__Description of the task__
From the first line through the line containing "### 1. **Multi-Leg", transcribe the records exactly and include no other lines.

__Information__
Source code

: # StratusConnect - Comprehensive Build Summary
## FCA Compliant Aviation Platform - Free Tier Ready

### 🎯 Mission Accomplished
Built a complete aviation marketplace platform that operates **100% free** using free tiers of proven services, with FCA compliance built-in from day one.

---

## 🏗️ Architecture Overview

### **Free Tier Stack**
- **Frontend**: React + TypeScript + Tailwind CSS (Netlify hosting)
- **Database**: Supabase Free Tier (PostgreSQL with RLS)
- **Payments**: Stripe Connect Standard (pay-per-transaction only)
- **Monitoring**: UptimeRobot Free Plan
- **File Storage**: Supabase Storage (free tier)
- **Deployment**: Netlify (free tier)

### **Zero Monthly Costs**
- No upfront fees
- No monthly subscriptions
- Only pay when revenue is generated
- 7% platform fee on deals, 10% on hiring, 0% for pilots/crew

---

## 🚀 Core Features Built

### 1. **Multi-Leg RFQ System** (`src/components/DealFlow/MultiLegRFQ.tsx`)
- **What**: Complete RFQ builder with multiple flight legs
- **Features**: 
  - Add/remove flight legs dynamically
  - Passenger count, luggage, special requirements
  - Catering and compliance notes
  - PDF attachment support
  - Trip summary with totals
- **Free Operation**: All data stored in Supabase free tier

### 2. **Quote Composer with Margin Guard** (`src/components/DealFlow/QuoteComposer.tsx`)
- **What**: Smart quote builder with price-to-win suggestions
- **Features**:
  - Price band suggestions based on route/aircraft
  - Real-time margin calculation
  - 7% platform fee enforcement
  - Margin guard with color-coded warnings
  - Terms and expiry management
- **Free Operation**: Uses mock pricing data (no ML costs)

__Answer area__
Source code

: # StratusConnect - Comprehensive Build Summary
## FCA Compliant Aviation Platform - Free Tier Ready

### 🎯 Mission Accomplished
Built a complete aviation marketplace platform that operates **100% free** using free tiers of proven services, with FCA compliance built-in from day one.

---

## 🏗️ Architecture Overview

### **Free Tier Stack**
- **Frontend**: React + TypeScript + Tailwind CSS (Netlify hosting)
- **Database**: Supabase Free Tier (PostgreSQL with RLS)
- **Payments**: Stripe Connect Standard (pay-per-transaction only)
- **Monitoring**: UptimeRobot Free Plan
- **File Storage**: Supabase Storage (free tier)
- **Deployment**: Netlify (free tier)

### **Zero Monthly Costs**
- No upfront fees
- No monthly subscriptions
- Only pay when revenue is generated
- 7% platform fee on deals, 10% on hiring, 0% for pilots/crew

---

## 🚀 Core Features Built

### 1. **Multi-Leg RFQ System** (`src/components/DealFlow/MultiLegRFQ.tsx`)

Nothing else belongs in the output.